[BRIEF NOTE] On the death of Umberto Eco
Feb. 19th, 2016 09:29 pmUmberto Eco is dead. I shared his Guardian obituary on Facebook.
My favourite of his novels was his Foucault's Pendulum, a superb satire of the conspiracy theory and the people who believe it. There's so much brilliance to be found in his œuvre.
The novelist and intellectual Umberto Eco has died, aged 84, according to reports. Eco, who was perhaps best known for his 1980 work the Name of the Rose, was one of the world’s most revered literary names.
The author, who had been suffering from cancer, passed away at 9.30pm (8.30pm GMT) on Friday, La Repubblica said on its website.

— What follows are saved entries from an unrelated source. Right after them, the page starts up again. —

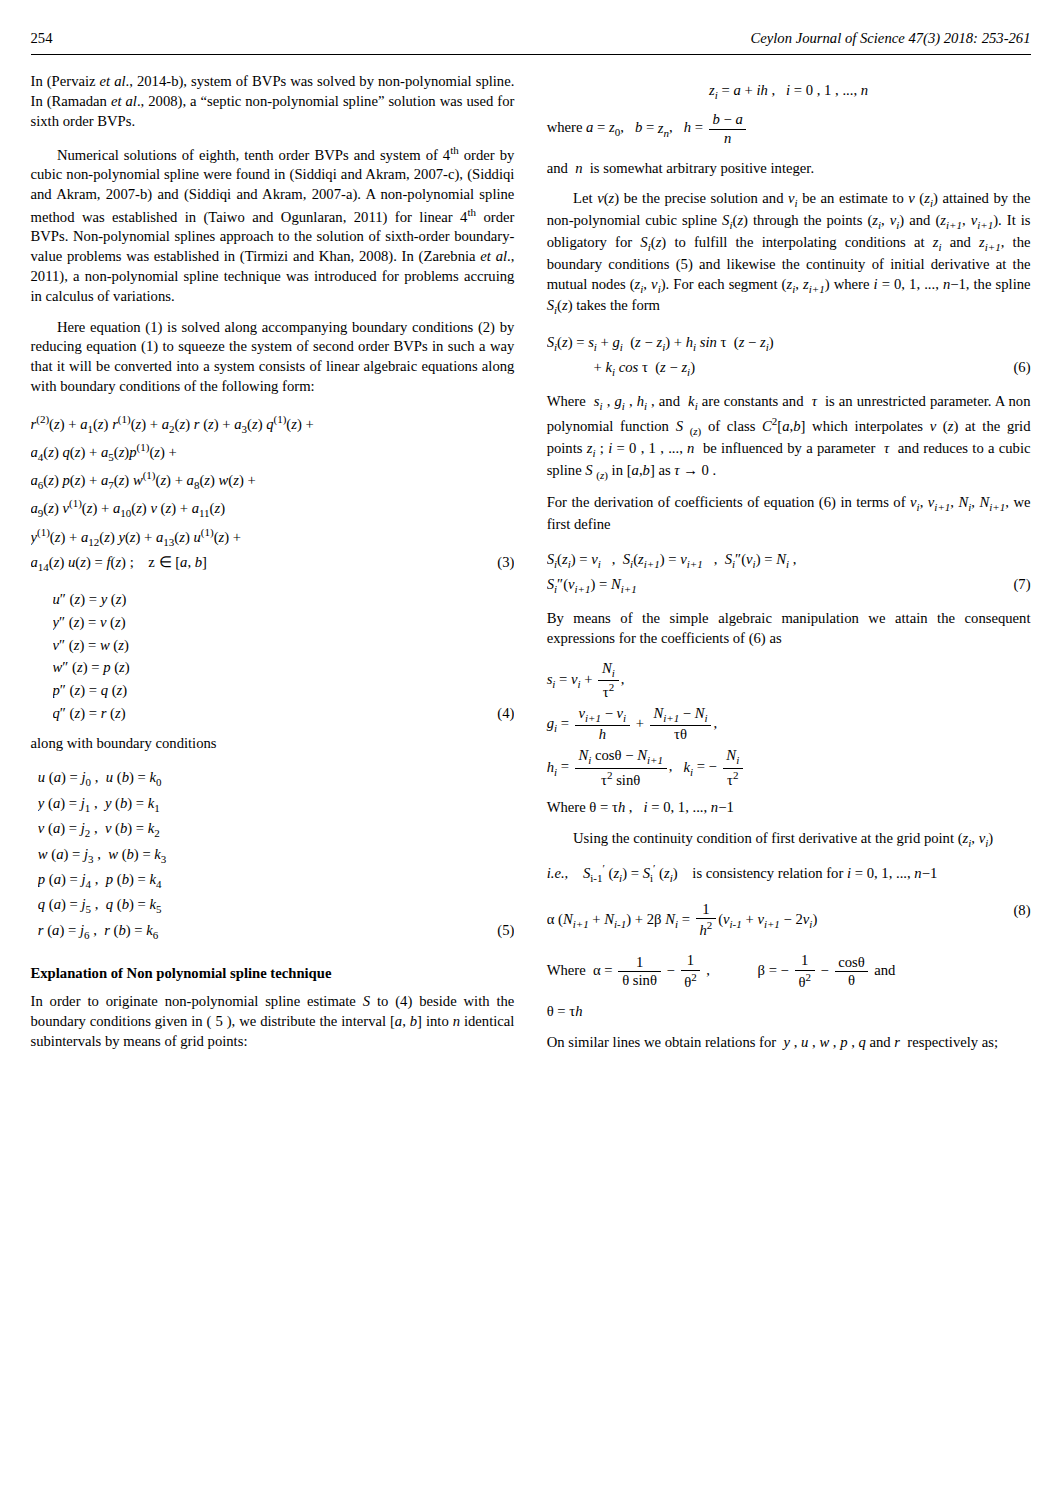254
Ceylon Journal of Science 47(3) 2018: 253-261
In (Pervaiz et al., 2014-b), system of BVPs was solved by non-polynomial spline. In (Ramadan et al., 2008), a “septic non-polynomial spline” solution was used for sixth order BVPs.
Numerical solutions of eighth, tenth order BVPs and system of 4th order by cubic non-polynomial spline were found in (Siddiqi and Akram, 2007-c), (Siddiqi and Akram, 2007-b) and (Siddiqi and Akram, 2007-a). A non-polynomial spline method was established in (Taiwo and Ogunlaran, 2011) for linear 4th order BVPs. Non-polynomial splines approach to the solution of sixth-order boundary-value problems was established in (Tirmizi and Khan, 2008). In (Zarebnia et al., 2011), a non-polynomial spline technique was introduced for problems accruing in calculus of variations.
Here equation (1) is solved along accompanying boundary conditions (2) by reducing equation (1) to squeeze the system of second order BVPs in such a way that it will be converted into a system consists of linear algebraic equations along with boundary conditions of the following form:
r(2)(z) + a1(z) r(1)(z) + a2(z) r (z) + a3(z) q(1)(z) + a4(z) q(z) + a5(z)p(1)(z) + a6(z) p(z) + a7(z) w(1)(z) + a8(z) w(z) + a9(z) v(1)(z) + a10(z) v (z) + a11(z) y(1)(z) + a12(z) y(z) + a13(z) u(1)(z) + a14(z) u(z) = f(z) ; z ∈ [a, b](3)
u″ (z) = y (z) y″ (z) = v (z) v″ (z) = w (z) w″ (z) = p (z) p″ (z) = q (z) q″ (z) = r (z)(4)
along with boundary conditions
u (a) = j0 , u (b) = k0 y (a) = j1 , y (b) = k1 v (a) = j2 , v (b) = k2 w (a) = j3 , w (b) = k3 p (a) = j4 , p (b) = k4 q (a) = j5 , q (b) = k5 r (a) = j6 , r (b) = k6(5)
Explanation of Non polynomial spline technique
In order to originate non-polynomial spline estimate S to (4) beside with the boundary conditions given in ( 5 ), we distribute the interval [a, b] into n identical subintervals by means of grid points:
zi = a + ih , i = 0 , 1 , ..., n
where a = z0, b = zn, h = b − a n
and n is somewhat arbitrary positive integer.
Let v(z) be the precise solution and vi be an estimate to v (zi) attained by the non-polynomial cubic spline Si(z) through the points (zi, vi) and (zi+1, vi+1). It is obligatory for Si(z) to fulfill the interpolating conditions at zi and zi+1, the boundary conditions (5) and likewise the continuity of initial derivative at the mutual nodes (zi, vi). For each segment (zi, zi+1) where i = 0, 1, ..., n−1, the spline Si(z) takes the form
Si(z) = si + gi (z − zi) + hi sin τ (z − zi) + ki cos τ (z − zi)(6)
Where si , gi , hi , and ki are constants and τ is an unrestricted parameter. A non polynomial function S (z) of class C2[a,b] which interpolates v (z) at the grid points zi ; i = 0 , 1 , ..., n be influenced by a parameter τ and reduces to a cubic spline S (z) in [a,b] as τ → 0 .
For the derivation of coefficients of equation (6) in terms of vi, vi+1, Ni, Ni+1, we first define
Si(zi) = vi , Si(zi+1) = vi+1 , Si″(vi) = Ni , Si″(vi+1) = Ni+1(7)
By means of the simple algebraic manipulation we attain the consequent expressions for the coefficients of (6) as
si = vi + Ni τ2, gi = vi+1 − vi h + Ni+1 − Ni τθ, hi = Ni cosθ − Ni+1 τ2 sinθ, ki = − Ni τ2
Where θ = τh , i = 0, 1, ..., n−1
Using the continuity condition of first derivative at the grid point (zi, vi)
i.e., Si-1′ (zi) = Si′ (zi) is consistency relation for i = 0, 1, ..., n−1
α (Ni+1 + Ni-1) + 2β Ni = 1 h2(vi-1 + vi+1 − 2vi)(8)
Where α = 1 θ sinθ − 1 θ2 , β = − 1 θ2 − cosθ θ and
θ = τh
On similar lines we obtain relations for y , u , w , p , q and r respectively as;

He was the 1992-3 Norton professor at Harvard and taught semiotics at Bologna University and once suggested that writing novels was a mere part-time occupation, saying: “I am a philosopher; I write novels only on the weekends.”
The Name of the Rose was Eco’s first novel but he had been publishing works for more than 20 years beforehand.
He discussed his approach to writing in an interview at a Guardian Live event in London last year. “I don’t know what the reader expects,” he said. “I think that Barbara Cartland writes what the readers expect. I think an author should write what the reader does not expect. The problem is not to ask what they need, but to change them … to produce the kind of reader you want for each story.”
My favourite of his novels was his Foucault's Pendulum, a superb satire of the conspiracy theory and the people who believe it. There's so much brilliance to be found in his œuvre.